■ **WHAT IS NEEDED**
Examine the records below and count how many lines contain the string "bounding". Give only the number.

■ **EXERCISE INPUT**
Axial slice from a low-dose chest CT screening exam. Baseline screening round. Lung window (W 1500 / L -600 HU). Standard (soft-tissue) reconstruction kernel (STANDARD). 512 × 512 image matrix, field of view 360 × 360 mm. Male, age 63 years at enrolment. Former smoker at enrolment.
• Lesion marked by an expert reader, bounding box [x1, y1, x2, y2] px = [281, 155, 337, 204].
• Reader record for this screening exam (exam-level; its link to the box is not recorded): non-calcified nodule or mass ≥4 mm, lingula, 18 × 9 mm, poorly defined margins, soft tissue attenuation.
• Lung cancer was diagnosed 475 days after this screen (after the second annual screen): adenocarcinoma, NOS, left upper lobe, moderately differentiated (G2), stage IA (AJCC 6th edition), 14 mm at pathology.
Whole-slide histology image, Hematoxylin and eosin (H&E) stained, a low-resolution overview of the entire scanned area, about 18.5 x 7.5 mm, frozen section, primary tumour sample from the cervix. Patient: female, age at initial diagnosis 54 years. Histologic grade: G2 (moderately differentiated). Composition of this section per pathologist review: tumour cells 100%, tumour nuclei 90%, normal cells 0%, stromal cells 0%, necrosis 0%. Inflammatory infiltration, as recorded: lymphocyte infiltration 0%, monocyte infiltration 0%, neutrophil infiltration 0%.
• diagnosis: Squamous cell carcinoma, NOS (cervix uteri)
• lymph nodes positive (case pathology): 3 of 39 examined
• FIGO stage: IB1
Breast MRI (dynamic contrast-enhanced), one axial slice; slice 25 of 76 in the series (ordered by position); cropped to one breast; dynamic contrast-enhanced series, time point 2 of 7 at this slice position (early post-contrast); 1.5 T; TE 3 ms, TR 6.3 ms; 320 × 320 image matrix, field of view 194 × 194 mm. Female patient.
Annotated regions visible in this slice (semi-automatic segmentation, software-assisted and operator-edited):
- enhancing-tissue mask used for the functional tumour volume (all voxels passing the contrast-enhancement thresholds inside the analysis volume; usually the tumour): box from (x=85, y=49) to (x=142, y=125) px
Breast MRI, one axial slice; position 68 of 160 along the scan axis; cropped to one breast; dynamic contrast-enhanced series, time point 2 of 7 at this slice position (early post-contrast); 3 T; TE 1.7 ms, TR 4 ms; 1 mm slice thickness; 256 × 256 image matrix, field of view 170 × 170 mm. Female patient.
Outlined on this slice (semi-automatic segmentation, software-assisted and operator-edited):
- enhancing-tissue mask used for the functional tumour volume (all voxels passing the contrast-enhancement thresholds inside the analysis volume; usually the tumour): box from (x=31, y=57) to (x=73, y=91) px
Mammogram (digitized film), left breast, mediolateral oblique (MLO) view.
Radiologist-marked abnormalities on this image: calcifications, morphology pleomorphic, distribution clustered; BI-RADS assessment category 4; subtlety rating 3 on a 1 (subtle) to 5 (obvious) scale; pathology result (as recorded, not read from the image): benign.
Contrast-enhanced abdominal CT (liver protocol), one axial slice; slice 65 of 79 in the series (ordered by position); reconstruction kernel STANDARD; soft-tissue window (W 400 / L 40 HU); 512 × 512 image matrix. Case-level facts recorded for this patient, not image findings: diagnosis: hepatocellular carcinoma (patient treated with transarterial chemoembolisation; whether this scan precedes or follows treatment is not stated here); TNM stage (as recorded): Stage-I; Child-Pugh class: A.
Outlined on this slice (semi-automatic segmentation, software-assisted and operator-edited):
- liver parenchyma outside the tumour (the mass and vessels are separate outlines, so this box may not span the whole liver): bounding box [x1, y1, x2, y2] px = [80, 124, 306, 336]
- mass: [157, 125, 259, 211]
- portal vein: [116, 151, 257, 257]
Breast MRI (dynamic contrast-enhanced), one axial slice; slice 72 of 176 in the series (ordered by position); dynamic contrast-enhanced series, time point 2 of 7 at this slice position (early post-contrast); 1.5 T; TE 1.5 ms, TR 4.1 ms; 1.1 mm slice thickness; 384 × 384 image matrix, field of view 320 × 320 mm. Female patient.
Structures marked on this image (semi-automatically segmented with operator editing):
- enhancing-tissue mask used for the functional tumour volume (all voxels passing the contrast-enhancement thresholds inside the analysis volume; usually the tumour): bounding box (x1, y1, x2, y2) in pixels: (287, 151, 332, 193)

■ **OUTPUT**
3